Working data:
*** Begin section ***

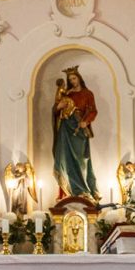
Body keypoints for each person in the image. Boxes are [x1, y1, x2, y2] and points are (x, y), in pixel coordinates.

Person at [52, 66, 100, 201]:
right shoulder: (68, 94)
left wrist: (86, 121)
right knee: (66, 158)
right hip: (66, 128)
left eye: (74, 78)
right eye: (70, 80)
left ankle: (83, 190)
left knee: (81, 159)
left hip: (79, 128)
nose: (72, 81)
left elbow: (93, 111)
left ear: (79, 78)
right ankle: (70, 191)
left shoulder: (88, 94)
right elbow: (56, 110)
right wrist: (58, 107)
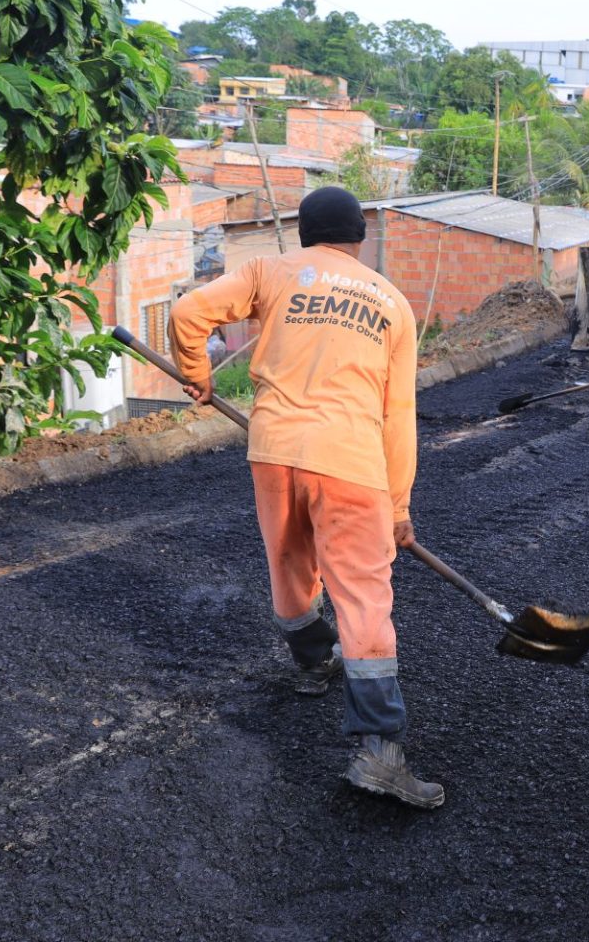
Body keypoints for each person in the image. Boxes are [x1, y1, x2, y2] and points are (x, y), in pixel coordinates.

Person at [168, 185, 443, 809]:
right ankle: (379, 752)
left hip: (273, 448)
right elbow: (398, 415)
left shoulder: (271, 271)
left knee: (290, 562)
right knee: (363, 597)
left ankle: (315, 661)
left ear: (304, 235)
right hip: (350, 460)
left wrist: (197, 375)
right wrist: (399, 507)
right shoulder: (392, 303)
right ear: (359, 240)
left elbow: (187, 313)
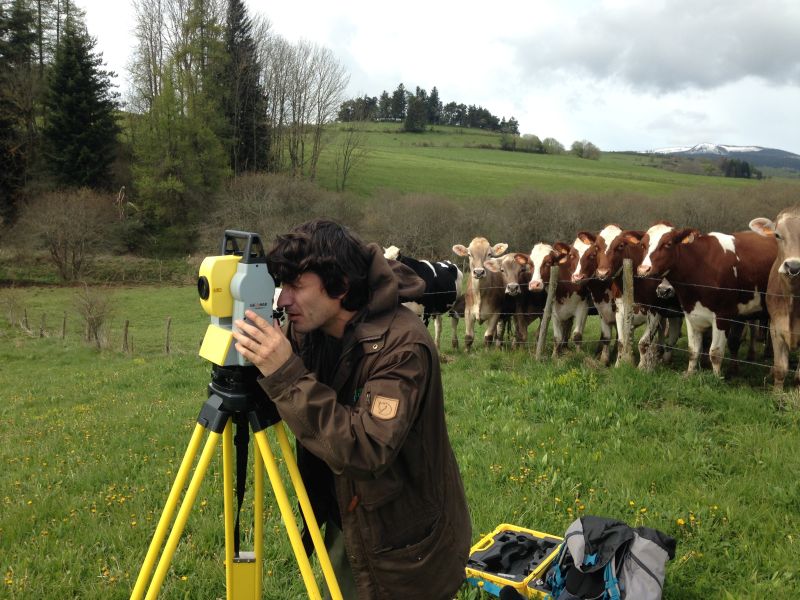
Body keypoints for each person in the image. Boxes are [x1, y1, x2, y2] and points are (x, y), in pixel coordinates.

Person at [231, 219, 471, 600]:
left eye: (295, 285)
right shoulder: (308, 327)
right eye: (282, 285)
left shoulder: (402, 346)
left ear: (341, 287)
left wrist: (285, 373)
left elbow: (366, 448)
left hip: (402, 541)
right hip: (349, 515)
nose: (282, 300)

*** End section ***

Required action: Nothing but the line with "right eye: (282, 285)" and the lines after it, through the end of the material, should appear in the output, word for word.

Answer section:
right eye: (282, 285)
left shoulder: (402, 346)
left ear: (341, 287)
left wrist: (285, 373)
left elbow: (366, 448)
left hip: (402, 541)
right hip: (349, 515)
nose: (282, 300)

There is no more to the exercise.